> [EXPLORE THE MATERIAL]
**a)** Answer these questions about the passage on hearing impairment in NS, one answer per line:
(i) What was found in the third patient?
(ii) Which ossicular chain abnormality was described in the case of pure conductive HI?
(iii) What kind of data did this study use?
**b)** Can you write the next part of the passage on hearing impairment in NS, continuing from its last sentence?

> [SELECTED TEXT]
- Opening Delimiter -
CHAPTER 5
Unfortunately, in two of these patients audiological tests were not performed. However, in the third patient a bilateral HI was found. The inner ear abnormalities found in the three cases had much in common. Reduced numbers of spiral ganglion cells were found, the endolymphatic sacs and vestibular aqueducts were dislocated and enlarged lateral semicircular canals were reported. The combination of these inner ear anomalies with conductive HI caused by otitis media may lead to mixed HI (16) and also the chronic or multiple otitis media infections may lead to SNHI. In one case a pure conductive HI was described with ossicular chain abnormalities during reconstruction, including the absence of the long process of the incus (5). We did not perform any histopathological examination in our NS patients.
Recommendations for future studies
In this study we used retrospective data from different clinics and hospitals. Further prospective studies about middle and inner ear abnormalities in NS can provide supplemental information of HI in NS and can show a more detailed audiological examination. In next studies it would be preferable to perform corresponding audiological examinations in all patients and to correlate them to genetic analysis.
- Closing Delimiter -
> [DATA FOR ANALYSIS]
- Opening Delimiter -
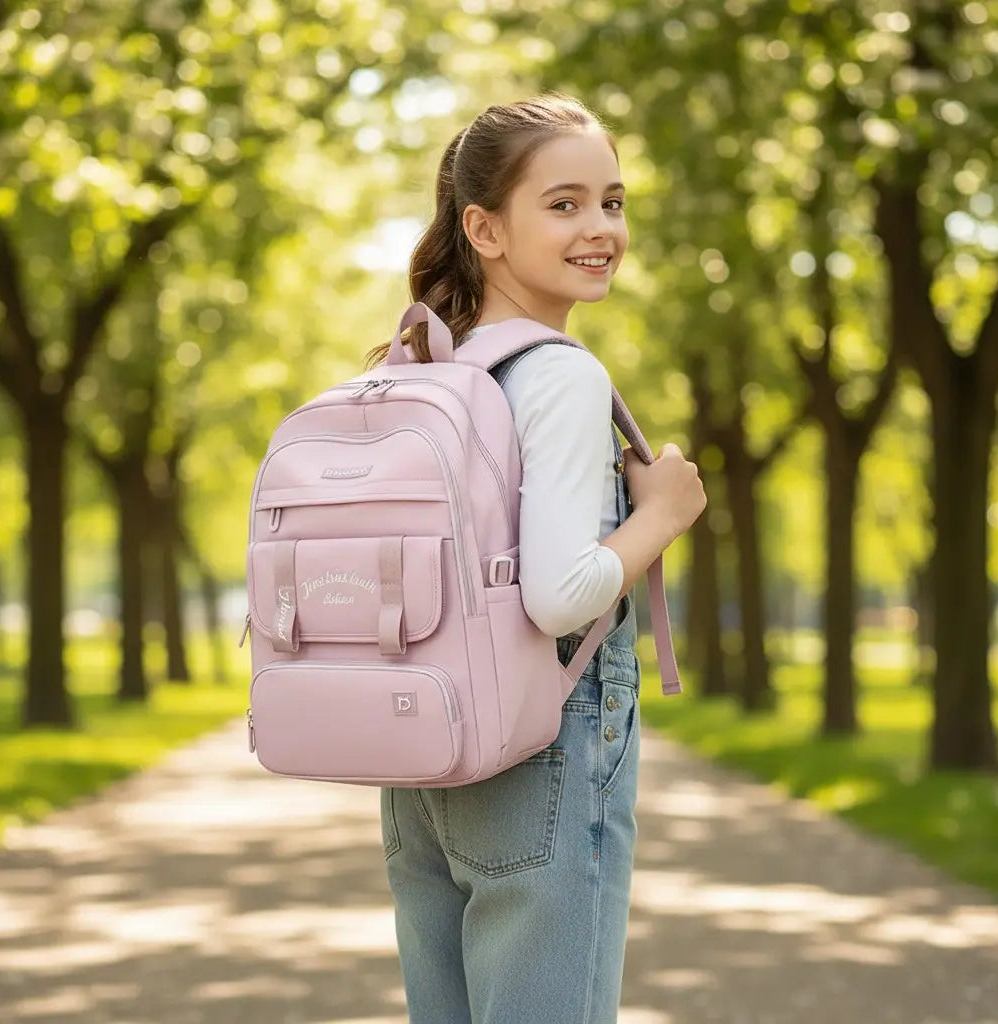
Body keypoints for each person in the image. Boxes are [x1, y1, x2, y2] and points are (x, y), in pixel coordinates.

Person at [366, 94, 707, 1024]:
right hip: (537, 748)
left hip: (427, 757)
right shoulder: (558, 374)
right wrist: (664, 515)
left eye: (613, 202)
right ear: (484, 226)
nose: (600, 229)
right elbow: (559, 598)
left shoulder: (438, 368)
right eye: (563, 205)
- Closing Delimiter -
- Opening Delimiter -
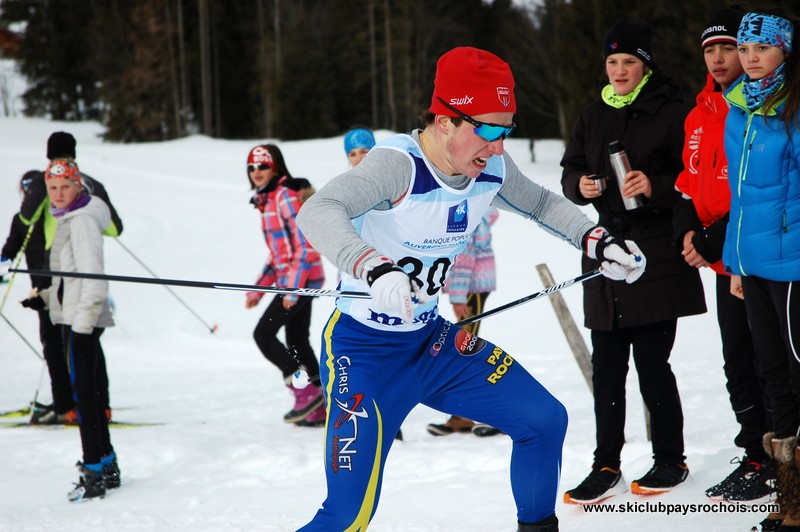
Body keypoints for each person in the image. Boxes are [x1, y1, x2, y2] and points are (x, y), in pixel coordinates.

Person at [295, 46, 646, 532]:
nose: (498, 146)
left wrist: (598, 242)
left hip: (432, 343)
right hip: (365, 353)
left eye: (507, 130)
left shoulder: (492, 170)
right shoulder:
- Closing Delimiter -
> [ANSWERS FOR THE TASKS]
**a)**
(i) A bilateral HI.
(ii) The absence of the long process of the incus.
(iii) Retrospective data from different clinics and hospitals.

**b)**
Genotype-phenotype correlation
Genotype - phenotype correlation of NS and NS related disorders with HI was studied once before in literature (17). Among 24 PTPN11 positive patients, 5 had a SNHI. Among the other mutation-positive patients (SOS1, RAF1, BRAF, KRAS and SHOC2) no SNHI was measured. No information about the hearing test, severity of HI or ages was given. In this cohort we showed nine patients with SNHI, five PTPN11, two SOS1, one RAF1 mutation and in one patient no mutation was found. Five out of 48 PTPN11 positive patients were found to have SNHI. In our study the PTPN11 gene mutation was found in all four of the patients with severe bilateral congenital SNHI. They all received CI with good results. Interestingly, the two Noonan patients previously mentioned in the literature, who received CI, were also both diagnosed with mutations in the PTPN11 gene (18). These findings suggest a genotype-phenotype correlation between severe bilateral congenital SNHI in NS and the PTPN11 mutation. A larger cohort of SNHI in NS patients is needed to confirm this finding.
In our cohort in 73% of the NS patients a mutation was discovered. However, only 80 of the 97 patients were tested, suggesting a higher percentage of mutations is likely to be more representative. External ear anomalies are frequent NS characteristics. Low set ears, posteriorly rotated, thickened helices and protruding ears are not specific clinical criteria, but we would recommend to include these features to the recognized criteria of facial characteristics of NS.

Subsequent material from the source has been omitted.